Just figured there may be a way w/o having to learn a whole new work-flow and interface w/GH or K2.

Here’s my ‘workaround’:

Make a wireframe w/only lines that are not connected to each other.
That way all the lines move w/o control points (except their end points).

Then make faces using ‘surface from planar curves’.
That guarantees planar faces.

Work everything as triangles, even though the planes may have more than 3 sides.

Once the model is totally perfect:

  • All vertices connected, w/no stray end points,
  • All shared edges coincident w/no parallax,
  • All faces perfectly flat …

Then export only the faces to step or iges,

Then import into my parametric cad program to make sheetmetal out of it + make a drawing from the 3d model.

That’s a LOTTA steps, but it’s what it is.
I was hoping to find a way to use OLE between Rhino and Inventor, but can’t find a way to do that.
Also, I can’t find a way in Inventor to “derive” an imported surface model, which would be a potential work around for this problem.

I just hate having more than one program to do the job I need to do, b/c down-stream revisions/changes really screws up the work-flow. It forces you to start all over again. What a PITA!

That’s my skeletal work-flow for going from scan/digitize > Rhino work features > parametric solids modeler.

What I’d like to have is a way to connect Inventor to Rhino so that changes in the Rhino model will translate automatically into Inventor (good old fashioned OLE-like behavior).

Cheers … Chris

Hey Chris

What you’re asking is a question I’ve often tried to solve myself. One way is to make a custom tool that sets the CPLANE to three points of your existing shape, and then to SETPT the 4th point to the same Z coordinates as the other 3 in the cplane. This is cumbersome. It’s a capability seriously lacking in Rhino.


Thanx for replying.

Maybe this is why Inventor lacks surfacing tools, and why Adsk refuses to spend the $$$ on adding it to their program?

Or maybe they’re skulking around the market looking for an unwary victim to buy-out and cobble into their already over-loaded mound of code?

Let’s hope the McNeel folks will take a look at this thread and consider adding some sort of code to Rhino to bridge this gap.

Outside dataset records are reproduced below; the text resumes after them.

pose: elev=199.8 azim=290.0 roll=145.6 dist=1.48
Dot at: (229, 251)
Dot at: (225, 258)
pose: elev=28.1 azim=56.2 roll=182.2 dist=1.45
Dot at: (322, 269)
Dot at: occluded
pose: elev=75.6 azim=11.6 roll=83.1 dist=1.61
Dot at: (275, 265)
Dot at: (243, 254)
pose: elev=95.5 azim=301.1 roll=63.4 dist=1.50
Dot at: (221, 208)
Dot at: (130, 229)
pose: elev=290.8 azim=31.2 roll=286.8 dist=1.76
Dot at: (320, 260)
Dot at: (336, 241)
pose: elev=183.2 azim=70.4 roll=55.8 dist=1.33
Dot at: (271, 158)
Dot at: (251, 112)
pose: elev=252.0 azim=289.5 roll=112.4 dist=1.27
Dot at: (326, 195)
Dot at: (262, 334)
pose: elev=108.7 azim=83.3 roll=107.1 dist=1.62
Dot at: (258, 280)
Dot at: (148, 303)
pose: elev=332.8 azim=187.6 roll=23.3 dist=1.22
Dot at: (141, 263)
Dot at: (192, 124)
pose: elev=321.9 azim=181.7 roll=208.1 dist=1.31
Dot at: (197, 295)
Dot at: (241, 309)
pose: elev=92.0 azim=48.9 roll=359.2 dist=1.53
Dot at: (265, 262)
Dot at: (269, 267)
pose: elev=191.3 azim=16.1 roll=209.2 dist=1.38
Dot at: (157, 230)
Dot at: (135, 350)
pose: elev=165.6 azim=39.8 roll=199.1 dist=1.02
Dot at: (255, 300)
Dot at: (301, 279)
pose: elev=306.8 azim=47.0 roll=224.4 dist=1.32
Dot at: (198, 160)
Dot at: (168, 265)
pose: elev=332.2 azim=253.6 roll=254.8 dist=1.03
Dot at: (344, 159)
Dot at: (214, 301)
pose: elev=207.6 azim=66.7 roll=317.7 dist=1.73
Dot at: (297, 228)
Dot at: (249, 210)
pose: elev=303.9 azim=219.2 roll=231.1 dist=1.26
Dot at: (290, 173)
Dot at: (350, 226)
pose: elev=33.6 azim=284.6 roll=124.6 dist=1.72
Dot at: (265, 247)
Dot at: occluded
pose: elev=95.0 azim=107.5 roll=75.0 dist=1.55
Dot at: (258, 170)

I also want some kind of “live link” between Rhino and Inventor that can go back to any Inventor version. That way, what I make and edit in Rhino will always update automatically in Inventor.

What do you think?
Is this a “market share” that’s lacking in our design/engineering world?

There are a few features like that, for example an easy unbending / tagging tool for sheet metal. I guess at the end of the day Rhino is a generalist type program and not specifically designed for any one of the numerous things people use it for.

Yeah, UnrollSurf really sucks, b/c it breaks apart a formed surface.
So you can never get a flat pattern that you can use at the steel mill.
My work-around for that is the tedious re-construction of all faces to which apply Join
But that’s just added work, considering it happens automatically in the parametric program I use.
The thing that complicates the matter is the bend plane or k-factor used.
Man does that complicate the process, b/c of 2 things:

  1. The entire surface must be offset equal to the k-factor distance from the bend face, which can create an enormous mess (!), and
  2. If the customer changes the sheetmetal thickness, you have to start all over again (!!)
    Anyways, if wishes were dollars in the software world, I’d be rich already!